Lecture date: 2012-10-22
Landscape Urbanism Lecture Series
Out of the deep contradictions of global capitalism an interconnected series of social, political, economic and ecological crises are emerging. These are transforming cities and regions around the planet in unpredictable and uneven ways, even whilst being generated through them. At the same time, our intellectual tools for thinking about these developments are also changing. Studies of systemic complexity have demanded major revisions in how we conceive of matter, life and agency, and what is meant by mind and self. Lessons from disciplines as diverse as quantum mechanics, the cognitive sciences, anthropology and ecology, are suggesting new relational paradigms for thinking about the unfolding dynamics of material and life processes.
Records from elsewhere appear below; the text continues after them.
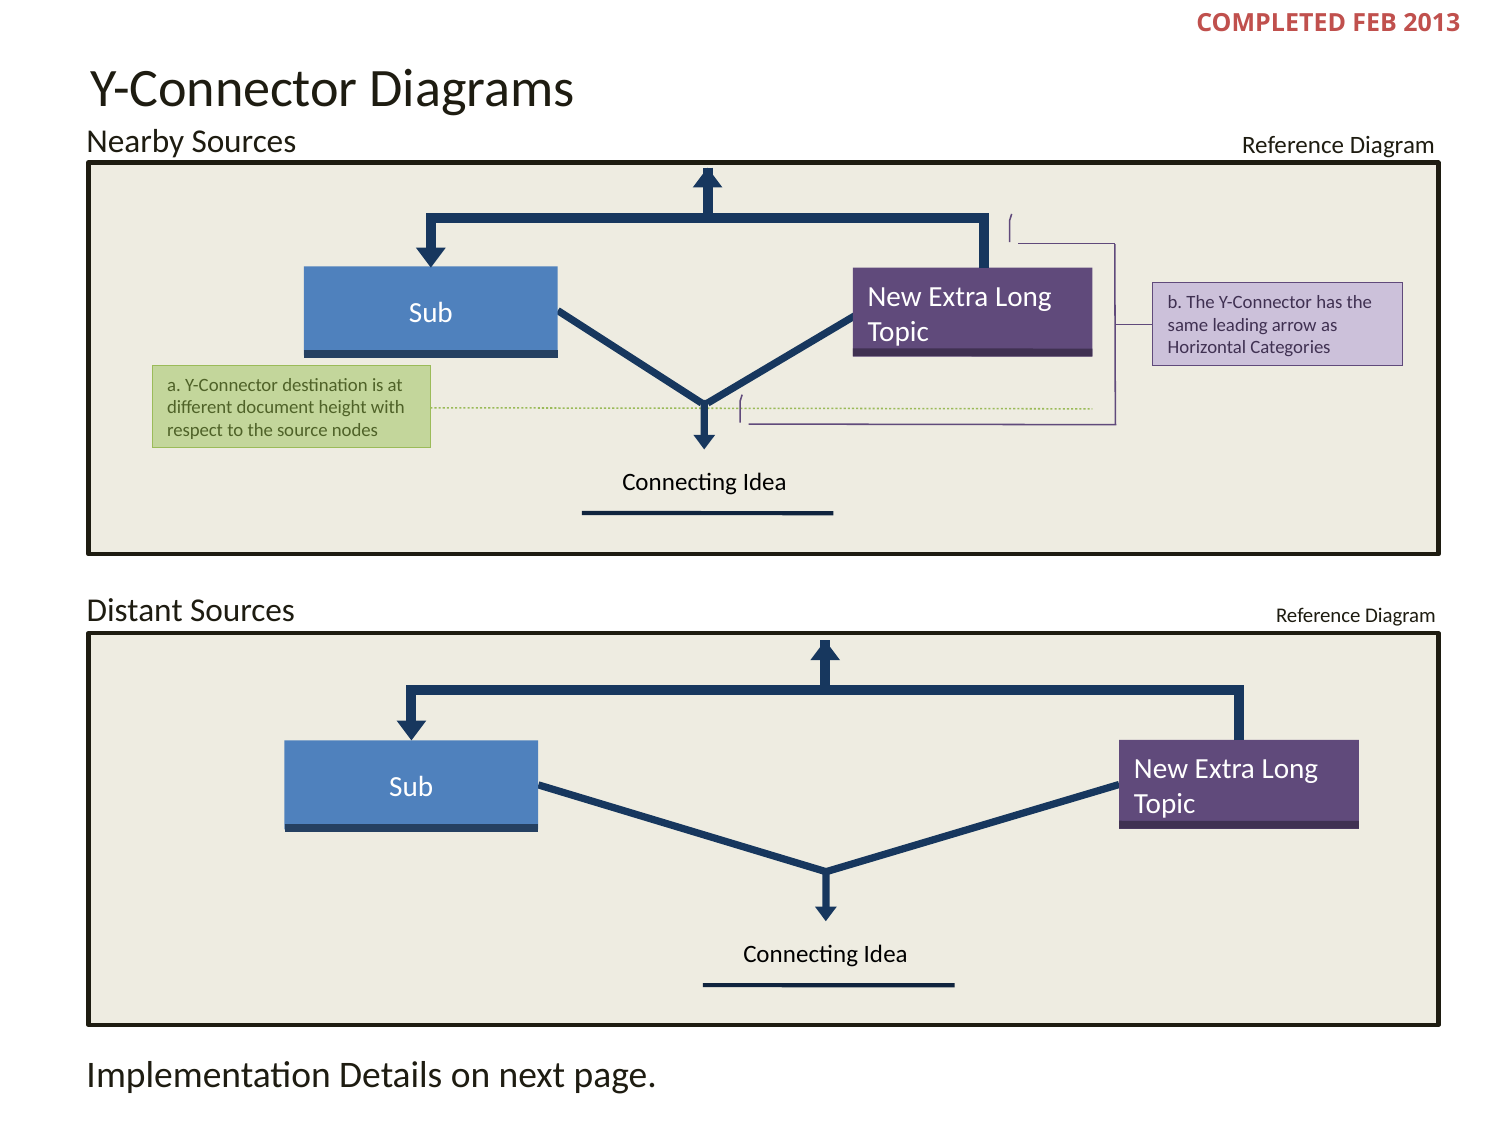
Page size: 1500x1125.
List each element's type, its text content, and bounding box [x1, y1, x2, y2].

text_box b. The Y-Connector has the same leading arrow as Horizontal Categories [1152, 282, 1403, 366]
title Y-Connector Diagrams [75, 45, 1439, 125]
text_box [88, 162, 1439, 555]
text_box Distant Sources [71, 580, 383, 636]
text_box Connecting Idea [579, 448, 831, 514]
text_box Connecting Idea [700, 920, 952, 986]
text_box Sub [303, 266, 558, 350]
text_box New Extra Long Topic [1119, 739, 1359, 820]
text_box Nearby Sources [71, 112, 383, 167]
text_box Implementation Details on next page. [71, 1042, 916, 1103]
text_box [88, 633, 1439, 1025]
text_box COMPLETED FEB 2013 [1181, 0, 1476, 44]
text_box a. Y-Connector destination is at different document height with respect to the source nodes [152, 365, 431, 448]
text_box Sub [284, 740, 539, 830]
text_box New Extra Long Topic [852, 267, 1093, 348]
text_box Reference Diagram [1213, 121, 1450, 167]
text_box Reference Diagram [1214, 593, 1451, 634]
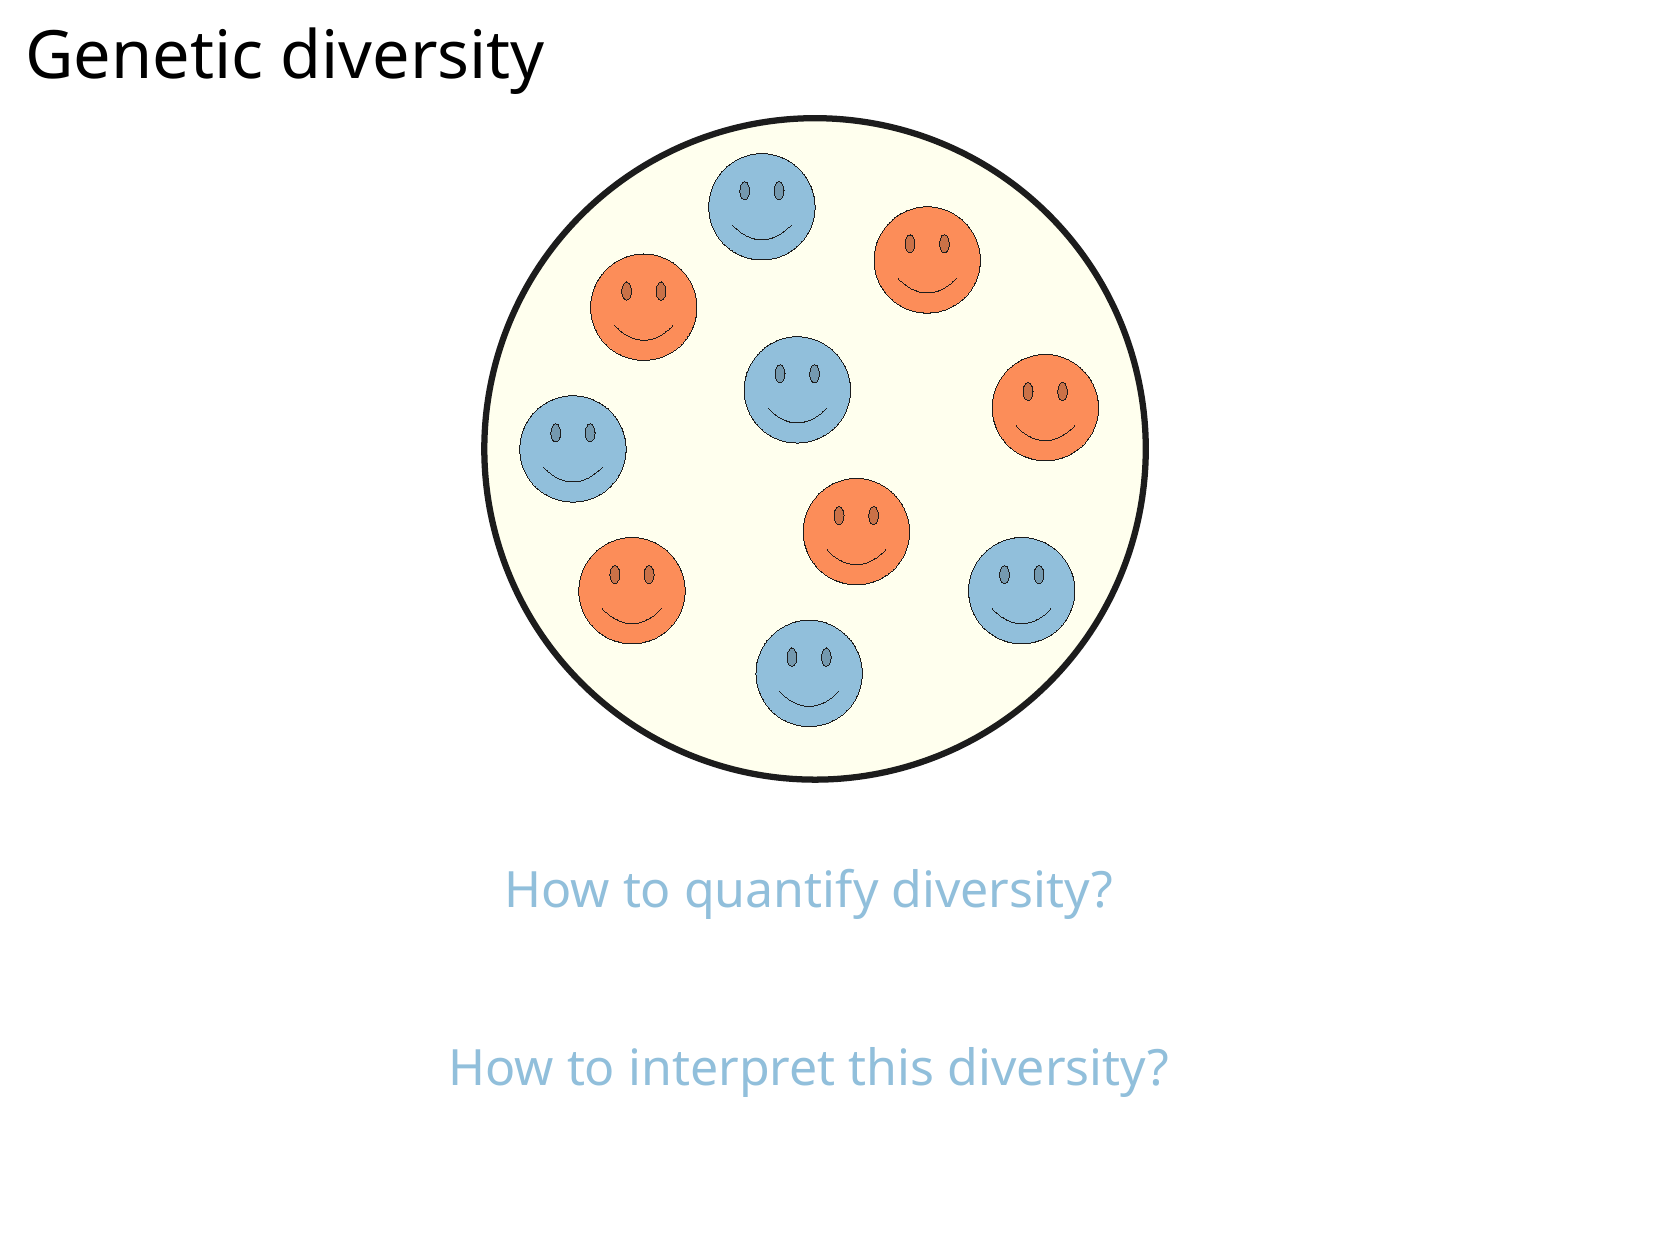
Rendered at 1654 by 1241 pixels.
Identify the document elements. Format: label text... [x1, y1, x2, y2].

text_box [484, 118, 1146, 780]
text_box Genetic diversity [10, 0, 1654, 87]
text_box How to interpret this diversity? [372, 1024, 1247, 1151]
text_box How to quantify diversity? [371, 846, 1247, 974]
This lecture will situate a critical research practice within these emerging trans-disciplinary configurations, and will argue for an architecture that, as a dialectically autonomous producer of values and concepts, can stage a distinct political engagement with these socio-ecological questions. Dr Jon Goodbun completed his PhD ‘The Architecture of the Extended Mind: Towards a Critical Urban Ecology’ in Summer 2012, to be published by Ashgate in early 2013. He has written widely on architecture, urbanism and related issues (including co-guest-editing a recent issue of AD on ‘Scarcity’), teaches at University of Westminster, Royal College of Art and Bartlett UCL, and runs the design research lab rheomode
Lecture 4 of a 4-part lecture series organised by the AA Graduate School Landscape Urbanism Programme.